>> start

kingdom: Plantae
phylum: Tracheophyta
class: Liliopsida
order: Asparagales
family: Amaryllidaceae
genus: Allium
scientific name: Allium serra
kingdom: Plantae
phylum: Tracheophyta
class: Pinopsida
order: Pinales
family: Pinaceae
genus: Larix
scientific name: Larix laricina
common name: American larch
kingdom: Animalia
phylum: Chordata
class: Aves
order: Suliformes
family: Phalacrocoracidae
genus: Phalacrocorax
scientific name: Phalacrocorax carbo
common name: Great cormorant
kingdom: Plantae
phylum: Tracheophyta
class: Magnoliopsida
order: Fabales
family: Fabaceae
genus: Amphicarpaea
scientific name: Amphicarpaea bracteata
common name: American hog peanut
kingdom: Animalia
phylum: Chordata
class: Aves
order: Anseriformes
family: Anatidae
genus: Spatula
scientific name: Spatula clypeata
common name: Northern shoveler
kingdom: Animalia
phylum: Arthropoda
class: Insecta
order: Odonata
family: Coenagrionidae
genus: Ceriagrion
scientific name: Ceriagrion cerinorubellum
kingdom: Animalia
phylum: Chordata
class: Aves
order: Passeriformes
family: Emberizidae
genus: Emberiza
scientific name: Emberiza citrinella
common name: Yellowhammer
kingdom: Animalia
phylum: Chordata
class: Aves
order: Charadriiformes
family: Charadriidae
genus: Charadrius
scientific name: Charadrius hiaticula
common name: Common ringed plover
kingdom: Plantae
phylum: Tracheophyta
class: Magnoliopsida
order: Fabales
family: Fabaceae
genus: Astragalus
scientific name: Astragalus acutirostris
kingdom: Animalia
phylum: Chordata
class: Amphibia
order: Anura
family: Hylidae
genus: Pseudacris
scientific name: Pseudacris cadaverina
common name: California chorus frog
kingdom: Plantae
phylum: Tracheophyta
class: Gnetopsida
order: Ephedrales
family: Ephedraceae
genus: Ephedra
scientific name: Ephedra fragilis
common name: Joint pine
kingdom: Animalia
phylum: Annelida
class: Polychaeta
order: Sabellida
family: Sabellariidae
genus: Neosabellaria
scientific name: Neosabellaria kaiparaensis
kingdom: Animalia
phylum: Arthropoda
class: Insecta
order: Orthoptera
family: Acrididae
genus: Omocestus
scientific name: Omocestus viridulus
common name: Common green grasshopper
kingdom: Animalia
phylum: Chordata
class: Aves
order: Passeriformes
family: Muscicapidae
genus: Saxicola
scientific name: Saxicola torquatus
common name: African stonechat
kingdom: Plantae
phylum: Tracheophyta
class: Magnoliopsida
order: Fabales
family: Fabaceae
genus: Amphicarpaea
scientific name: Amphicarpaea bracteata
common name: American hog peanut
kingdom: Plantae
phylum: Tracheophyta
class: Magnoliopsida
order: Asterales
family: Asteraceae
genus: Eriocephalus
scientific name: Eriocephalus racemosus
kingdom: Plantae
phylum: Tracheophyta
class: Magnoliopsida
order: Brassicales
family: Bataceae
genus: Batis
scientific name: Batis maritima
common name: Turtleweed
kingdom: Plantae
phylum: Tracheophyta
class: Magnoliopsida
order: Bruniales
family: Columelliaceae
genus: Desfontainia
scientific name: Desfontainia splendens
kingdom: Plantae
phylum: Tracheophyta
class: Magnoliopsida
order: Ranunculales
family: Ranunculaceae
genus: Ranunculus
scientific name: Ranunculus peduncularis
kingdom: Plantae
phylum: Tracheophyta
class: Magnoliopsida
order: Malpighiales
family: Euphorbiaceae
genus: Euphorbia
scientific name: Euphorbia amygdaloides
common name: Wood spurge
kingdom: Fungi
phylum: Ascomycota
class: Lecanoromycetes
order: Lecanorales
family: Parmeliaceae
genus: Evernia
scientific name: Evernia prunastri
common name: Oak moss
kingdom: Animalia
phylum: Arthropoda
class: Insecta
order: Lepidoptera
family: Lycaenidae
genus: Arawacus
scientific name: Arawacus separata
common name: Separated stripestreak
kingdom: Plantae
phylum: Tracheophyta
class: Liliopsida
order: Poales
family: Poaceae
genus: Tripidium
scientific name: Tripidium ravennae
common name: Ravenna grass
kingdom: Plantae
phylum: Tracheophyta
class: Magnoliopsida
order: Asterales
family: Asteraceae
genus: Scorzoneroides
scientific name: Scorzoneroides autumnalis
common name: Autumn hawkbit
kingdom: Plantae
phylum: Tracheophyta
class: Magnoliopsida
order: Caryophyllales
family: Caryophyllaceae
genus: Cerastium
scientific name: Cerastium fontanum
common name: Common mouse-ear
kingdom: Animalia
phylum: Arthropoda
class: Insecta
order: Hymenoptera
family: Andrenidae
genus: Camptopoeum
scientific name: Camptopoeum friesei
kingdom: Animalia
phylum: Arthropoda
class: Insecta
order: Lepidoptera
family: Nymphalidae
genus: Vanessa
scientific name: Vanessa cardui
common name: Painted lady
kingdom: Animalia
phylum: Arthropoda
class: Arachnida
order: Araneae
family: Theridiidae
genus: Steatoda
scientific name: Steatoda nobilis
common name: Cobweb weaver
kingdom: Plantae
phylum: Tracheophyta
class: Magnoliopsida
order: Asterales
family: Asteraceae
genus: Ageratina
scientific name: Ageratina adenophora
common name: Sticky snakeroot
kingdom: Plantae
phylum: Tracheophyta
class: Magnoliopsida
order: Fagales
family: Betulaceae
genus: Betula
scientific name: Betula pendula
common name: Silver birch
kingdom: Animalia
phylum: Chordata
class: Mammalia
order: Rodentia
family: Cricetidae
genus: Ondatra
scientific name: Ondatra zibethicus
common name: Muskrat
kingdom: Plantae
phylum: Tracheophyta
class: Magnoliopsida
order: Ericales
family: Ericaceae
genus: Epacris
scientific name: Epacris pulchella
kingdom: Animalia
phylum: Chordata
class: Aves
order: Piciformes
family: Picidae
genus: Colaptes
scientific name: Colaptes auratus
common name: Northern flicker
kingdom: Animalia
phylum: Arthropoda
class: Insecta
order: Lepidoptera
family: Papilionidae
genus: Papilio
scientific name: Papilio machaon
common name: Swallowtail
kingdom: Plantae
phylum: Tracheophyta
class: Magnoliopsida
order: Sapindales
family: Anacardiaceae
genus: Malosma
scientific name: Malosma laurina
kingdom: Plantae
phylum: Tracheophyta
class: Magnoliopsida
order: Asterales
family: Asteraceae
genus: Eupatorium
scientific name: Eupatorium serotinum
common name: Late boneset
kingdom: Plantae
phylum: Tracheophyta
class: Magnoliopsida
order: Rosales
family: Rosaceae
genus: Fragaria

>> end

Rewrite the material from its start through the line containing "class: Gnetopsida", both ends included, swapping "common name" for "vernacular name" and leaving everything else as it is.

kingdom: Plantae
phylum: Tracheophyta
class: Liliopsida
order: Asparagales
family: Amaryllidaceae
genus: Allium
scientific name: Allium serra
kingdom: Plantae
phylum: Tracheophyta
class: Pinopsida
order: Pinales
family: Pinaceae
genus: Larix
scientific name: Larix laricina
vernacular name: American larch
kingdom: Animalia
phylum: Chordata
class: Aves
order: Suliformes
family: Phalacrocoracidae
genus: Phalacrocorax
scientific name: Phalacrocorax carbo
vernacular name: Great cormorant
kingdom: Plantae
phylum: Tracheophyta
class: Magnoliopsida
order: Fabales
family: Fabaceae
genus: Amphicarpaea
scientific name: Amphicarpaea bracteata
vernacular name: American hog peanut
kingdom: Animalia
phylum: Chordata
class: Aves
order: Anseriformes
family: Anatidae
genus: Spatula
scientific name: Spatula clypeata
vernacular name: Northern shoveler
kingdom: Animalia
phylum: Arthropoda
class: Insecta
order: Odonata
family: Coenagrionidae
genus: Ceriagrion
scientific name: Ceriagrion cerinorubellum
kingdom: Animalia
phylum: Chordata
class: Aves
order: Passeriformes
family: Emberizidae
genus: Emberiza
scientific name: Emberiza citrinella
vernacular name: Yellowhammer
kingdom: Animalia
phylum: Chordata
class: Aves
order: Charadriiformes
family: Charadriidae
genus: Charadrius
scientific name: Charadrius hiaticula
vernacular name: Common ringed plover
kingdom: Plantae
phylum: Tracheophyta
class: Magnoliopsida
order: Fabales
family: Fabaceae
genus: Astragalus
scientific name: Astragalus acutirostris
kingdom: Animalia
phylum: Chordata
class: Amphibia
order: Anura
family: Hylidae
genus: Pseudacris
scientific name: Pseudacris cadaverina
vernacular name: California chorus frog
kingdom: Plantae
phylum: Tracheophyta
class: Gnetopsida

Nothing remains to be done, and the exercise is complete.